Hobbes on Power & Equality (was Re: Baruch and Hobbesy, freedom of speech, etc.)

Yoshie Furuhashi furuhashi.1 at osu.edu
Wed Mar 22 19:44:08 PST 2000


Ken H.:


>True, Hobbes does not say that they are equal in power per se but per accidens
>since the weaker can combine, outwit, etc. the physically more powerful. But
>even this is not empirically true as far as I can see. In the state of nature
>the situation in the Lord of the Flies is a possible outcome. The weak and
>decent kid gets shafted. Certainly powerful leaders whether through
>intelligence or strength or whatever impose rules upon others.

Momentarily perhaps, but even the Lord of the Flies can never rest assured in his temporary dominion; in fact, in Hobbes's opinion, equality makes sure that any dominance is short-lived, since the condition of war of all against all never ceases without the _right_ constitution of sovereignty. Hobbes makes much of the idea that Leviathan is an artifice, a product of conscious & collective human endeavor, not a "natural" (=spontaneous) outcome.
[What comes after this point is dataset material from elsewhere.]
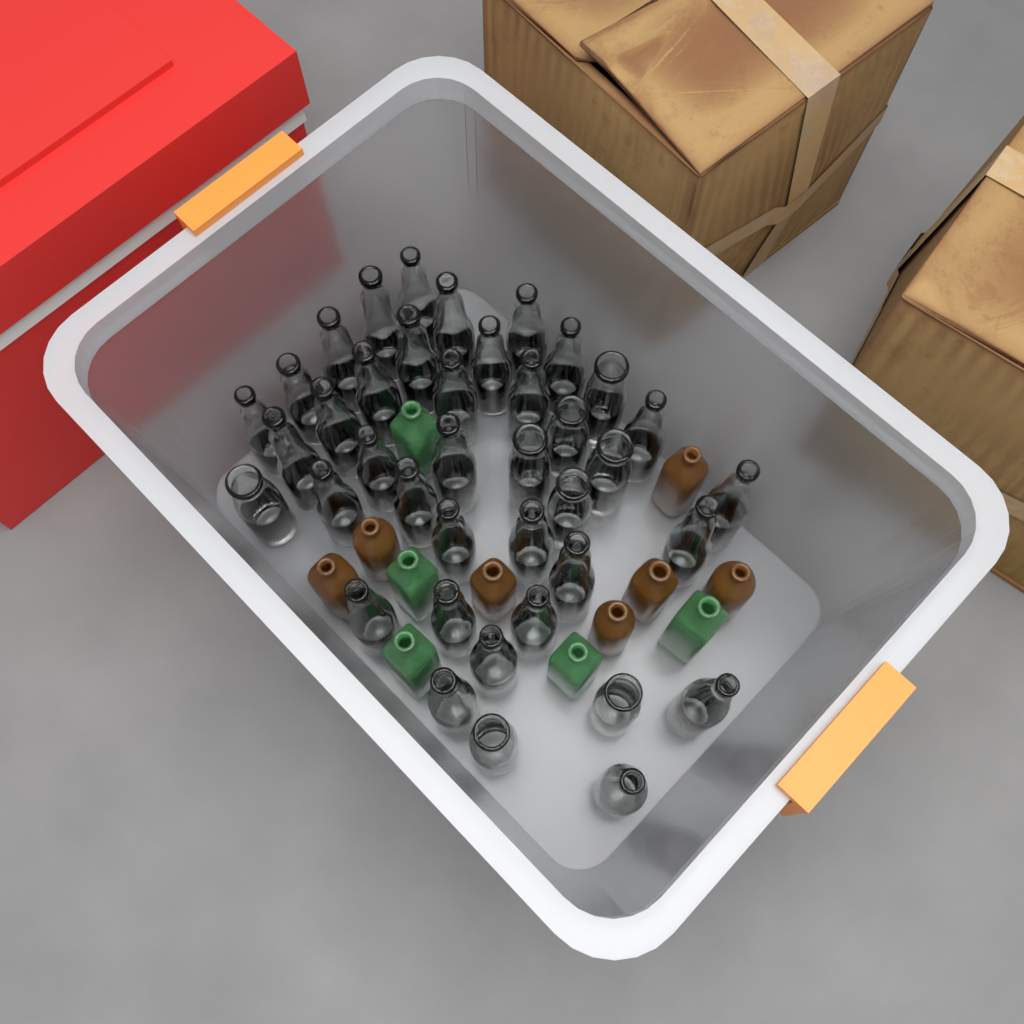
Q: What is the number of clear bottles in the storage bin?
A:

Perhaps it is possible to say that we have yet to bring any Leviathan into being, at least not in the sense that Hobbes speaks of Peace and War: "the most sudden, and rough busling in of a new Truth, that can be, does never breake the Peace, but only sometimes awake Warre. For those men that are so remissely governed, that they dare take up Armes, to defend, or introduce an Opinion, are still in Warre; and their condition not Peace, but only a Cessation of Armes for feare of one another; and they live as it were, in the procincts of battaile continually (Hobbes, _Leviathan_, Chapter XVIII). Today, we live in merely a Cessation of Armes, without the rightly constituted Leviathan that Hobbes thinks can bring an end to war.


>It may be
>reasonable for an egoist to submit but it may be reasonable to escape if
>possible or even plot to overthrow the sovereign.

Yes. That is why Hobbes endorses the right of "Guilty" men to defend themselves against the State (see my post titled "Hobbes on War & Capital Punishment"). I'd really like to know if any other major Western philosopher (other than Marxists and Anarchists) has ever endorsed the same right.

Now, more generally, "The Obligation of Subjects to the Soveraign, is understood to last as long, and no longer, than the power lasteth, by which he is able to protect them. For the right men have by Nature to protect themselves, when none else can protect them, can by no Covenant be relinquished" (Hobbes, _Leviathan_, Chapter XXI). It would make sense to go for a revolutionary overthrow of the State when the "Soveraignty...the Soule of the Common-wealth...[departs] from the Body" (Hobbes, _Leviathan_, Chapter XXI). Being a chicken, Hobbes doesn't draw this logical conclusion, but it doesn't mean that others can't.


>For Hobbes, revolution is always wrong in the planning and always right if
>it is successful.

So did Kant. Now, what of Spinoza? "[E]very state must necessarily preserve its own form, and cannot be changed without incurring the danger of utter ruin (Spinoza, _Theological-Political Treatise_, Chapter 18). Oh, well.... Nonetheless, in the case of Kant, an argument against revolution is inherent in his notion of the right, whereas in the cases of Hobbes & Spinoza it doesn't seem to follow naturally from their respective philosophical premises. For both Hobbes & Spinoza, the question boils down to power & utility, whereas Kant is not prepared to say that.